> PAGE EXCERPT:
American claims that this agreement was separate from the underlying settlement, and that it is therefore entitled to a $1.7 million reduction in compensatory damages (for which it was jointly and severally liable) pursuant to the settlement and a $1.7 million reduction in its punitive damages pursuant to the satisfaction. Paymaster claims that it agreed to reduce American's punitive damage liability by $1.7 million instead of reducing compensatory damages. The district court found that American was entitled to a $3.4 million setoff on the basis of two separate satisfactions. We affirm.

FACTS

Paymaster sued American, United, and several individual defendants (the Raydens) for violations of the Lanham Act and California unfair competition law. In 1987, Paymaster was awarded a judgment against all defendants for roughly $6.0 million in compensatory damages and costs. All defendants were jointly and severally liable for these damages. In addition, United was held liable for $3.0 million in punitive damages and American for nearly $2.4 million in punitive damages. American and the other defendants maintained cross-claims against each other for indemnification.

> COLLECTED MATERIAL:
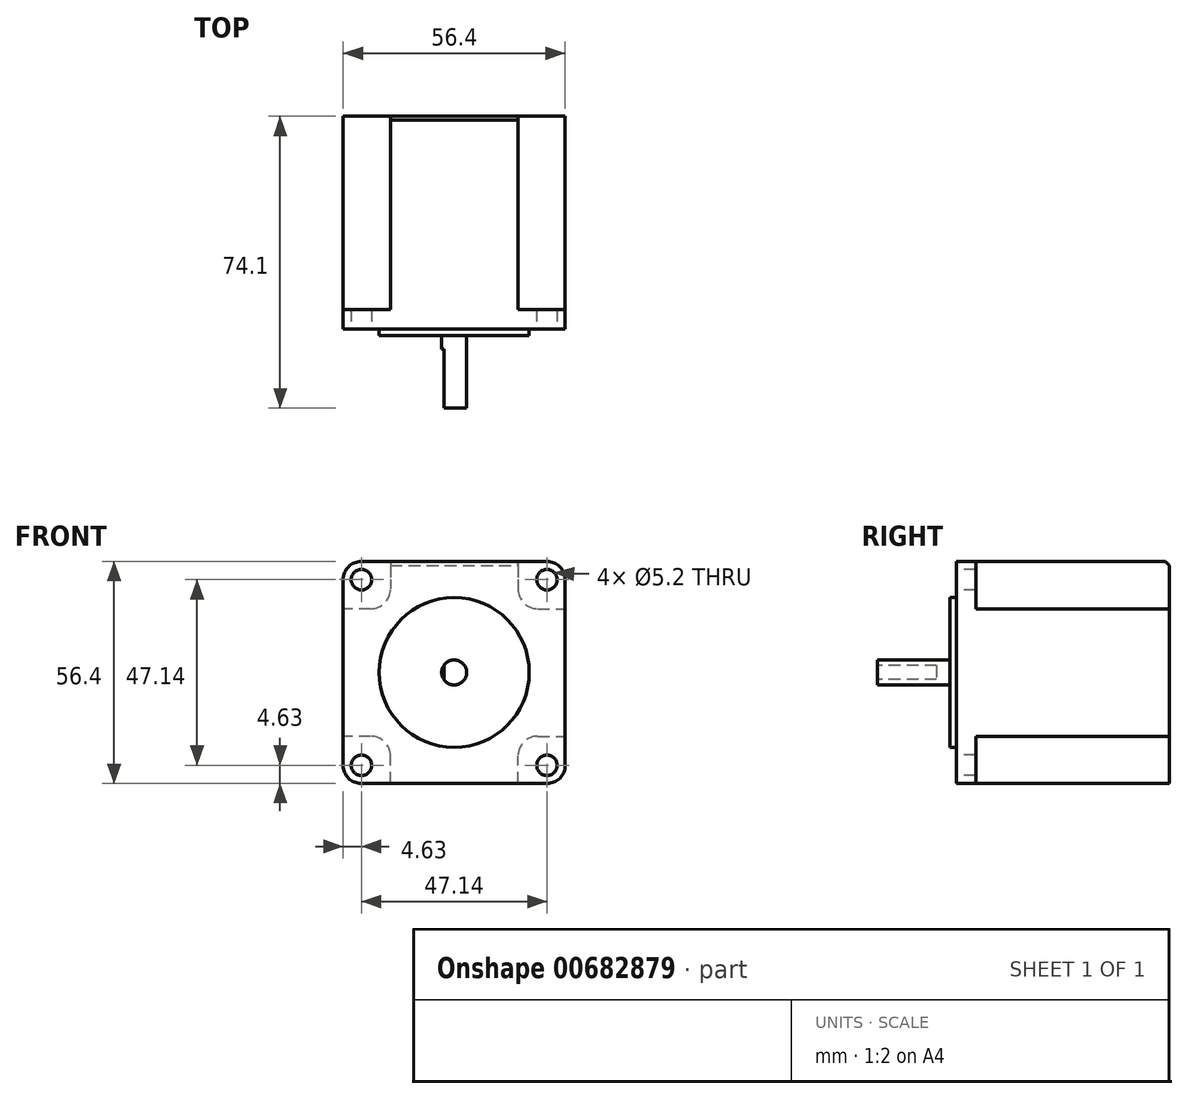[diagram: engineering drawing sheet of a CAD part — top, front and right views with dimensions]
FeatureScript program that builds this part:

> GIVEN PROBLEM A:
Answer these questions from the Paymaster damages excerpt, one line per answer, marked to match:
(i) What setoff did the district court find American entitled to?
(ii) In what year was Paymaster awarded its judgment?
(iii) How much in punitive damages was United held liable for?
> GIVEN PROBLEM B:
Duplicate a passage from the Paymaster damages excerpt, beginning at the words "Paymaster sued American, United, and" and stopping after "other for indemnification.".
> GIVEN PROBLEM C:
Go on with the Paymaster damages excerpt, picking up after its final sentence.

> ANSWER A:
(i) A $3.4 million setoff, based on two separate satisfactions.
(ii) 1987.
(iii) $3.0 million.

> ANSWER B:
Paymaster sued American, United, and several individual defendants (the Raydens) for violations of the Lanham Act and California unfair competition law. In 1987, Paymaster was awarded a judgment against all defendants for roughly $6.0 million in compensatory damages and costs. All defendants were jointly and severally liable for these damages. In addition, United was held liable for $3.0 million in punitive damages and American for nearly $2.4 million in punitive damages. American and the other defendants maintained cross-claims against each other for indemnification.

> ANSWER C:
All defendants appealed the district court's judgment on the merits to the Ninth Circuit. While that appeal was pending, Paymaster agreed with United and the Raydens to settle their portion of the case. Pursuant to the Settlement Agreement, the Raydens would pay $500,000 and United's insurers would pay $1.2 million to Paymaster. However, the Raydens and United conditioned their settlement with Paymaster on receiving a full release from American of its cross-claim for indemnity. Thus, Paymaster could not recover its $1.7 million from United unless it could somehow persuade American to give up its cross-claim against United for the full amount of the judgment.

American demanded consideration in exchange for relinquishing its cross-claim against United and the Raydens. Accordingly, Paymaster executed a Partial Satisfaction of Judgment in favor of American, which provided that American's punitive damage liability would be reduced in an amount equal to the amount United and the Raydens ended up paying Paymaster. This partial satisfaction was expressly "in consideration of [American] entering into its contingent settlement agreement and mutual release with [United] . . ." Paymaster letter to American, Nov. 11, 1988.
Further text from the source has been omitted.